Markey Cancer Center, University of Kentucky, Lexington, Kentucky.
Cancer Med. 2018 Apr;7(4):1151-1159. doi: 10.1002/cam4.1404. Epub 2018 Mar 13.
Glioblastoma in children is an aggressive disease with no defined standard therapy. We evaluated hospital-based demographic and survival patterns obtained through the National Cancer Database to better characterize children with glioblastoma. Our study identified 1173 patients from 0 to 19 years of age between 1998 and 2011. Comparisons were made among demographics, clinical characteristics, treatment, and survival variables. Fifty-four percent of patients were over 10 years of age. Approximately 80% of patients underwent either partial or complete resection. Adjuvant therapy was used variably, and its use increased with patient age. Forty-eight percent of patients received the combination of surgery, radiation, and chemotherapy, and 4% did not receive any treatment.
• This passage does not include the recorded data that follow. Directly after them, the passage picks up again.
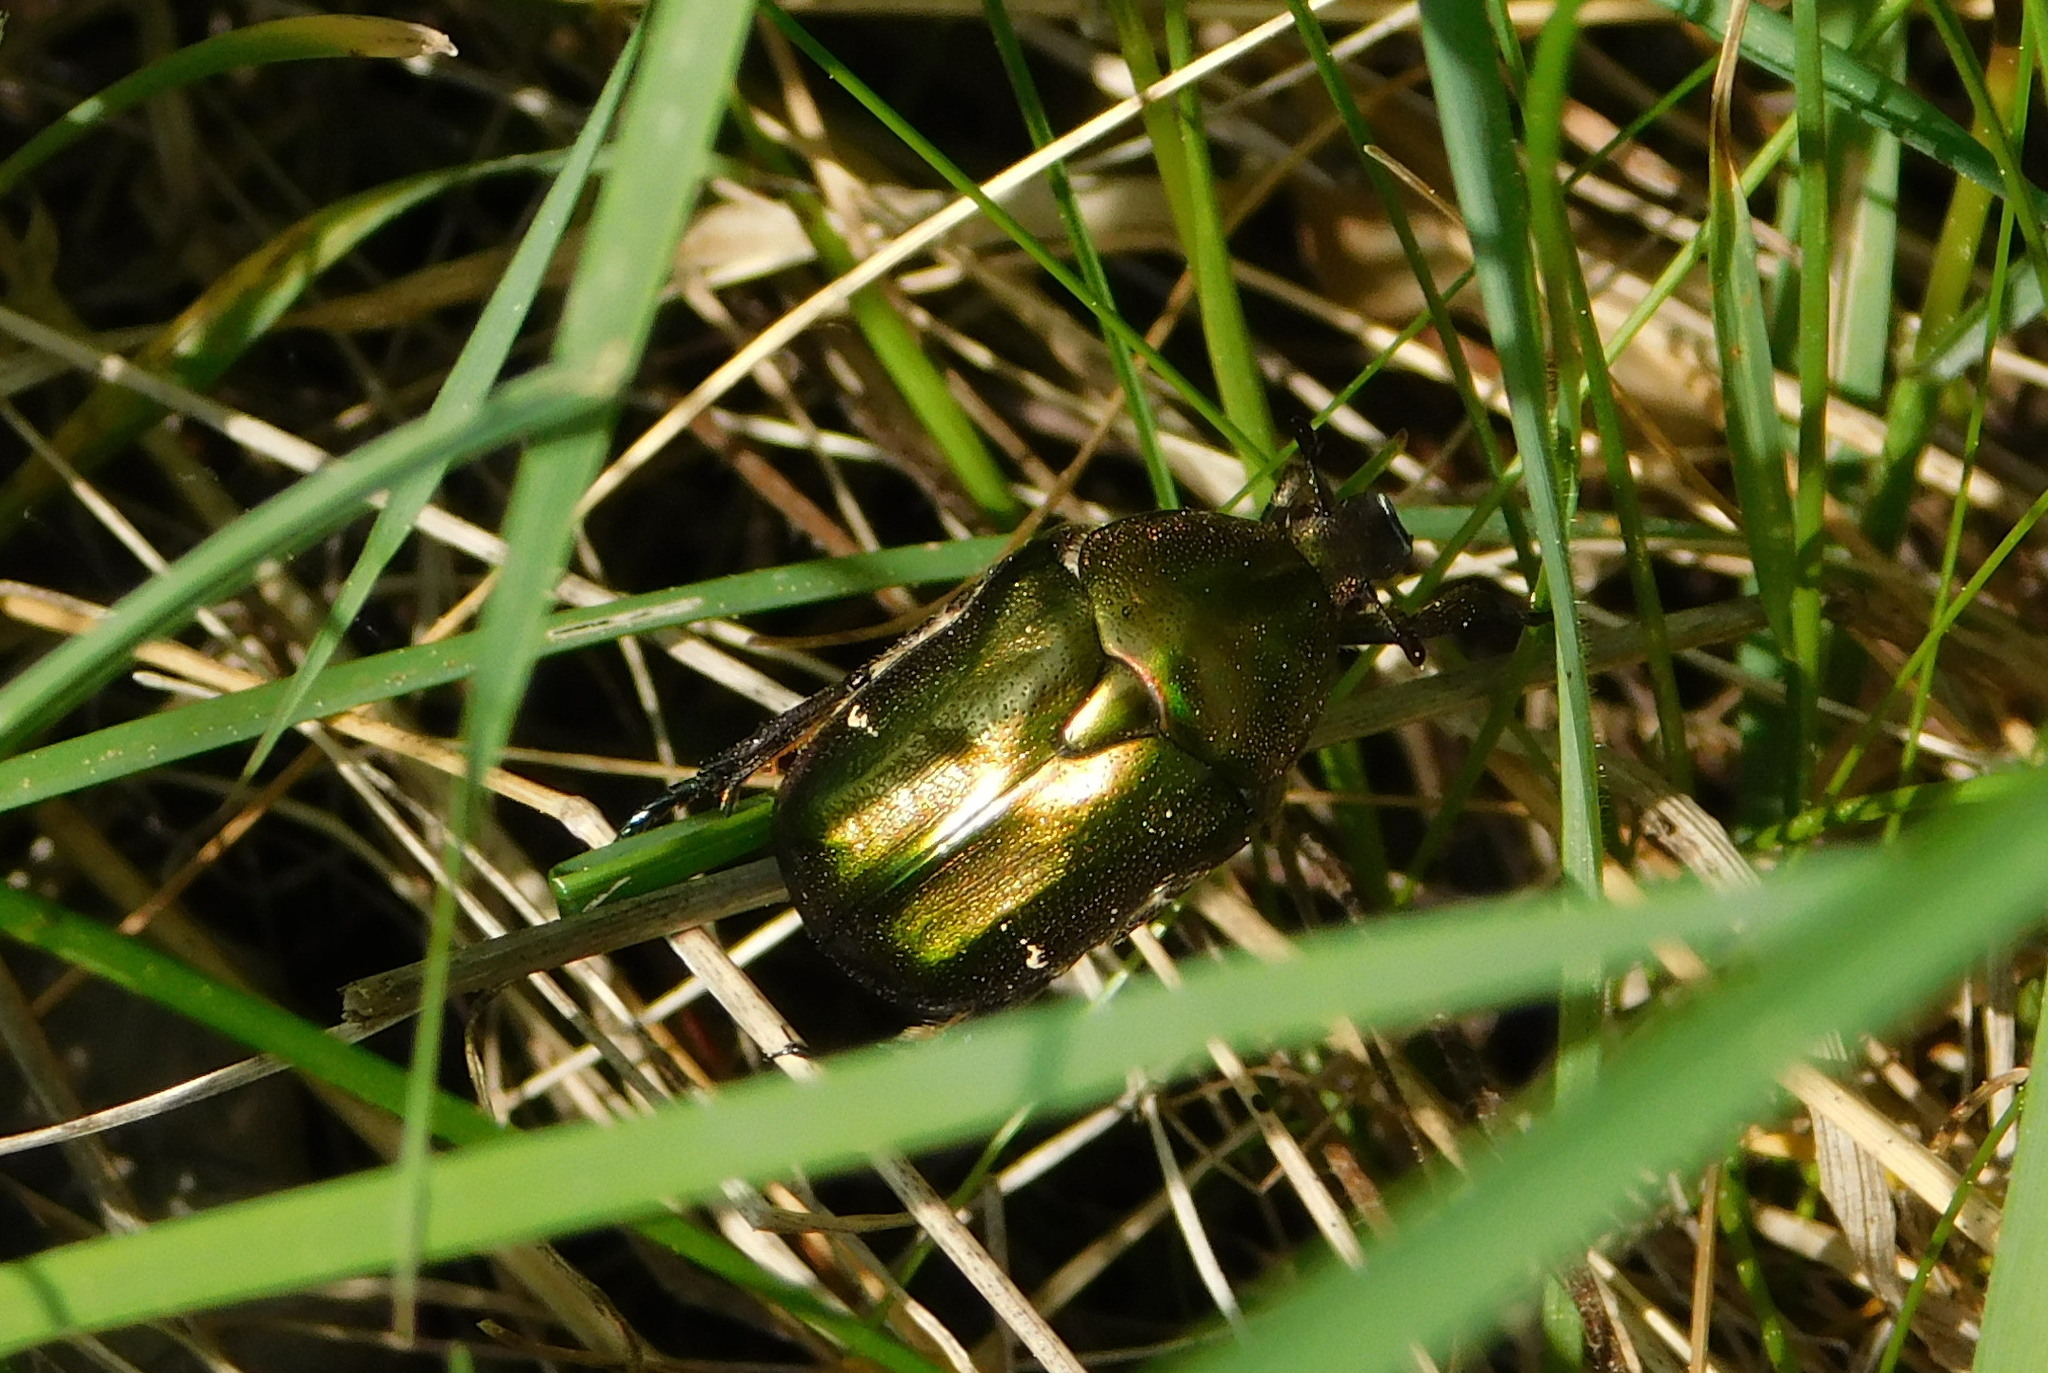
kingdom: Animalia
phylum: Arthropoda
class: Insecta
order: Coleoptera
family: Scarabaeidae
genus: Protaetia
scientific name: Protaetia cuprea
As expected, patients ≤5 years of age had better 5-year survival than those ages 6-10 (P = 0.01) or 11-19 years (P = 0.0077). Other factors associated with poor survival included black race and central tumor location. Better outcomes were associated with treatment that included surgery, radiotherapy, and chemotherapy compared to any other treatment combinations. Radiotherapy had no impact on survival in the 0 to 10-year-old age group, but was associated with improved survival for patients 11-19 years. We report an extensive demographic and survival analysis of pediatric glioblastoma. The observed differences likely reflect variances in tumor biology and likelihood of treatment receipt. Improved survival was associated with the use of surgery, radiotherapy, and chemotherapy. Radiation therapy was not associated with survival in patients younger than 10 years of age.
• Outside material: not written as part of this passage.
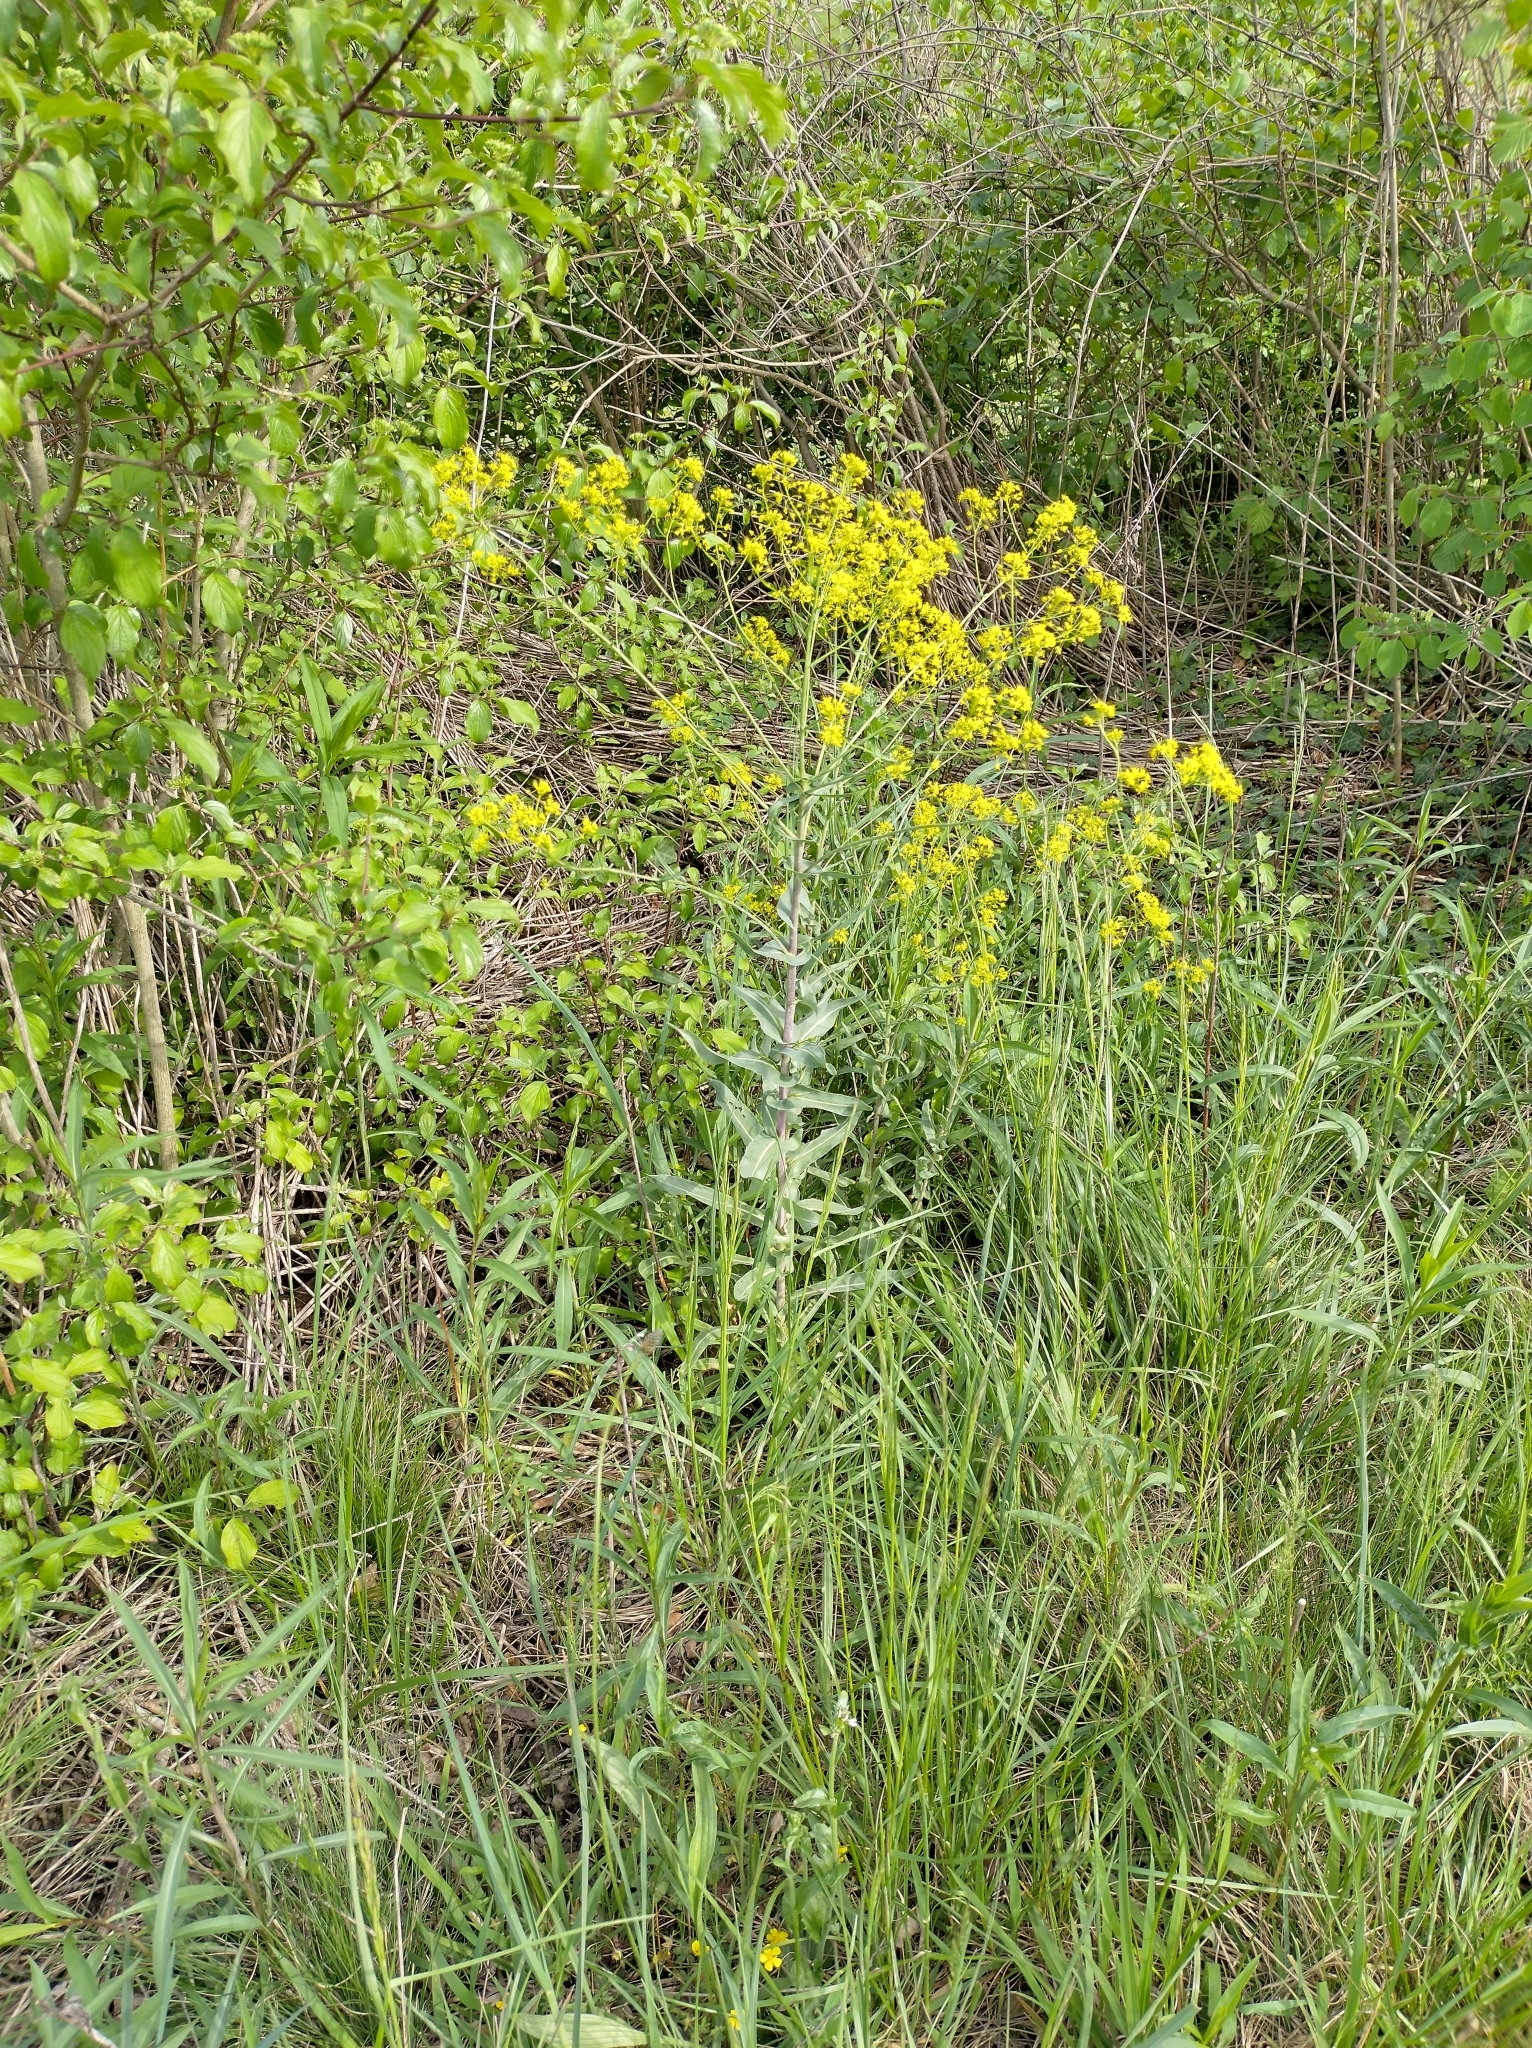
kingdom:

儿童胶质母细胞瘤是一种侵袭性疾病,目前尚无明确的标准治疗方法。我们评估了国家癌症数据库中基于医院的人口统计学和生存模式,以更好地描述儿童胶质母细胞瘤患者的特征。我们的研究在 1998 年至 2011 年期间确定了 1173 名 0 至 19 岁的患者。对人口统计学、临床特征、治疗和生存变量进行了比较。54%的患者年龄超过 10 岁。大约 80%的患者接受了部分或完全切除术。辅助治疗的使用各不相同,且随着患者年龄的增加而增加。48%的患者接受了手术、放疗和化疗的联合治疗,而 4%的患者未接受任何治疗。不出所料,≤5 岁的患者 5 年生存率高于 6-10 岁(P=0.01)或 11-19 岁(P=0.0077)的患者。与预后不良相关的其他因素包括黑种人和肿瘤位于中央。与任何其他治疗方案相比,包括手术、放疗和化疗在内的治疗方案与更好的生存结果相关。对于 0 至 10 岁的患者,放疗对生存没有影响,但与 11-19 岁患者的生存改善相关。我们报告了一项广泛的儿科胶质母细胞瘤的人口统计学和生存分析。观察到的差异可能反映了肿瘤生物学和治疗可能性的差异。生存的改善与手术、放疗和化疗的应用有关。对于年龄小于 10 岁的患者,放疗与生存无关。